Ainsi, il est très important d’être à l’écoute de son enfant et de soi-même et d’observer les changements de comportements, comme l’explique Clémence Viau, psychologue clinicienne :
- La pensée : « la partie du corps méprisée devient l’objet d’une hyperfocalisation, les préoccupations sont démesurées voire délirantes. »
- Les émotions : « la personne éprouve de l’anxiété, un sentiment de honte et de culpabilité, la confiance en soi est abîmée. »
- Les comportements : « la personne sur-investit son corps en passant des heures à se sonder devant le miroir. Ou à l’inverse, met en place des stratégies d’évitement pour fuir son reflet. Fuir certaines situations sociales pouvant conduire à l’isolement et parfois même au suicide. »
En outre, il existe des examens cliniques pour établir un diagnostic de dysmorphophobie.
Comment y faire face & aider son entourage ?
Irrationnelle, obsédante et handicapante, la dysmorphophobie peut avoir des conséquences désastreuses.

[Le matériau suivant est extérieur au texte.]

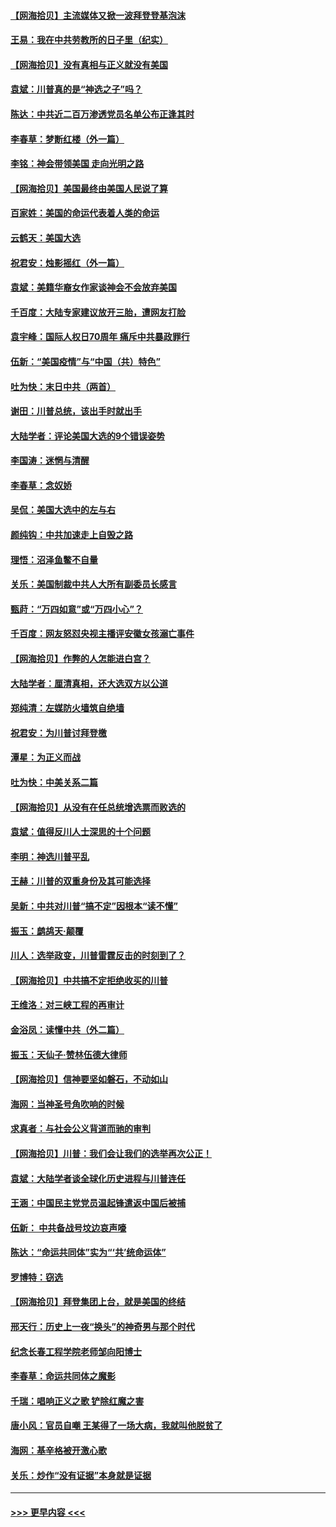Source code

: #### [【网海拾贝】主流媒体又掀一波拜登登基泡沫](../pages/nsc993/n12624000.md?t=12161351) 
#### [王易：我在中共劳教所的日子里（纪实）](../pages/nsc993/n12623303.md?t=12161351) 
#### [【网海拾贝】没有真相与正义就没有美国](../pages/nsc993/n12621885.md?t=12161351) 
#### [袁斌：川普真的是“神选之子”吗？](../pages/nsc993/n12621749.md?t=12161351) 
#### [陈达：中共近二百万渗透党员名单公布正逢其时](../pages/nsc993/n12620870.md?t=12161351) 
#### [李春草：梦断红楼（外一篇）](../pages/nsc993/n12619122.md?t=12161351) 
#### [李铭：神会带领美国 走向光明之路](../pages/nsc993/n12618584.md?t=12161351) 
#### [【网海拾贝】美国最终由美国人民说了算](../pages/nsc993/n12617255.md?t=12161351) 
#### [百家姓：美国的命运代表着人类的命运](../pages/nsc993/n12615838.md?t=12161351) 
#### [云鹤天：美国大选](../pages/nsc993/n12615994.md?t=12161351) 
#### [祝君安：烛影摇红（外一篇）](../pages/nsc993/n12615975.md?t=12161351) 
#### [袁斌：美籍华裔女作家谈神会不会放弃美国](../pages/nsc993/n12615263.md?t=12161351) 
#### [千百度：大陆专家建议放开三胎，遭网友打脸](../pages/nsc993/n12614456.md?t=12161351) 
#### [袁宇峰：国际人权日70周年 痛斥中共暴政罪行](../pages/nsc993/n12611965.md?t=12161351) 
#### [伍新：“美国疫情”与“中国（共）特色”](../pages/nsc993/n12611463.md?t=12161351) 
#### [吐为快：末日中共（两首）](../pages/nsc993/n12611461.md?t=12161351) 
#### [谢田：川普总统，该出手时就出手](../pages/nsc993/n12610905.md?t=12161351) 
#### [大陆学者：评论美国大选的9个错误姿势](../pages/nsc993/n12609586.md?t=12161351) 
#### [李国涛：迷惘与清醒](../pages/nsc993/n12607532.md?t=12161351) 
#### [李春草：念奴娇](../pages/nsc993/n12607083.md?t=12161351) 
#### [吴侃：美国大选中的左与右](../pages/nsc993/n12607054.md?t=12161351) 
#### [颜纯钩：中共加速走上自毁之路](../pages/nsc993/n12606473.md?t=12161351) 
#### [理悟：沼泽鱼鳖不自量](../pages/nsc993/n12606454.md?t=12161351) 
#### [关乐：美国制裁中共人大所有副委员长感言](../pages/nsc993/n12606442.md?t=12161351) 
#### [甄莳：“万四如意”或“万四小心”？](../pages/nsc993/n12606091.md?t=12161351) 
#### [千百度：网友怒怼央视主播评安徽女孩溺亡事件](../pages/nsc993/n12605370.md?t=12161351) 
#### [【网海拾贝】作弊的人怎能进白宫？](../pages/nsc993/n12603546.md?t=12161351) 
#### [大陆学者：厘清真相，还大选双方以公道](../pages/nsc993/n12603475.md?t=12161351) 
#### [郑纯清：左媒防火墙筑自绝墙](../pages/nsc993/n12602226.md?t=12161351) 
#### [祝君安：为川普讨拜登檄](../pages/nsc993/n12602199.md?t=12161351) 
#### [潭星：为正义而战](../pages/nsc993/n12600926.md?t=12161351) 
#### [吐为快：中美关系二篇](../pages/nsc993/n12600908.md?t=12161351) 
#### [【网海拾贝】从没有在任总统增选票而败选的](../pages/nsc993/n12600435.md?t=12161351) 
#### [袁斌：值得反川人士深思的十个问题](../pages/nsc993/n12600332.md?t=12161351) 
#### [李明：神选川普平乱](../pages/nsc993/n12599751.md?t=12161351) 
#### [王赫：川普的双重身份及其可能选择](../pages/nsc993/n12599723.md?t=12161351) 
#### [吴新：中共对川普“搞不定”因根本“读不懂”](../pages/nsc993/n12599502.md?t=12161351) 
#### [振玉：鹧鸪天‧颠覆](../pages/nsc993/n12599494.md?t=12161351) 
#### [川人：选举政变，川普雷霆反击的时刻到了？](../pages/nsc993/n12599291.md?t=12161351) 
#### [【网海拾贝】中共搞不定拒绝收买的川普](../pages/nsc993/n12598955.md?t=12161351) 
#### [王维洛：对三峡工程的再审计](../pages/nsc993/n12598436.md?t=12161351) 
#### [金浴凤：读懂中共（外二篇）](../pages/nsc993/n12597943.md?t=12161351) 
#### [振玉：天仙子‧赞林伍德大律师](../pages/nsc993/n12597929.md?t=12161351) 
#### [【网海拾贝】信神要坚如磐石，不动如山](../pages/nsc993/n12597901.md?t=12161351) 
#### [海网：当神圣号角吹响的时候](../pages/nsc993/n12595891.md?t=12161351) 
#### [求真者：与社会公义背道而驰的审判](../pages/nsc993/n12595868.md?t=12161351) 
#### [【网海拾贝】川普：我们会让我们的选举再次公正！](../pages/nsc993/n12594930.md?t=12161351) 
#### [袁斌：大陆学者谈全球化历史进程与川普连任](../pages/nsc993/n12594690.md?t=12161351) 
#### [王涵：中国民主党党员温起锋遣返中国后被捕](../pages/nsc993/n12594540.md?t=12161351) 
#### [伍新： 中共备战号坟边哀声嚎](../pages/nsc993/n12593086.md?t=12161351) 
#### [陈达：“命运共同体”实为“‘共’统命运体”](../pages/nsc993/n12590865.md?t=12161351) 
#### [罗博特：窃选](../pages/nsc993/n12590619.md?t=12161351) 
#### [【网海拾贝】拜登集团上台，就是美国的终结](../pages/nsc993/n12589725.md?t=12161351) 
#### [邢天行：历史上一夜“换头”的神奇男与那个时代](../pages/nsc993/n12589424.md?t=12161351) 
#### [纪念长春工程学院老师邹向阳博士](../pages/nsc993/n12585390.md?t=12161351) 
#### [李春草：命运共同体之魔影](../pages/nsc993/n12585026.md?t=12161351) 
#### [千瑞：唱响正义之歌 铲除红魔之害](../pages/nsc993/n12585002.md?t=12161351) 
#### [唐小风：官员自嘲 王某得了一场大病，我就叫他脱贫了](../pages/nsc993/n12584981.md?t=12161351) 
#### [海网：基辛格被开激心歌](../pages/nsc993/n12584946.md?t=12161351) 
#### [关乐：炒作“没有证据”本身就是证据](../pages/nsc993/n12583146.md?t=12161351) 

----
#### [ >>> 更早内容 <<< ](../indexes/nsc993-earlier.md)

Rassurer les personnes est vain, car le soulagement n’est que temporaire et le problème est bien plus profond. Il faut généralement consulter un.e professionnel.le afin de se défaire réellement des pensées négatives.
Les thérapies comportementales et cognitives peuvent aussi être une solution. Elles consistent, notamment, à exposer le.a patient.e à ses complexes et à déconstruire les chemins de pensées erronées. Car prendre conscience du trouble c’est le début de la guérison.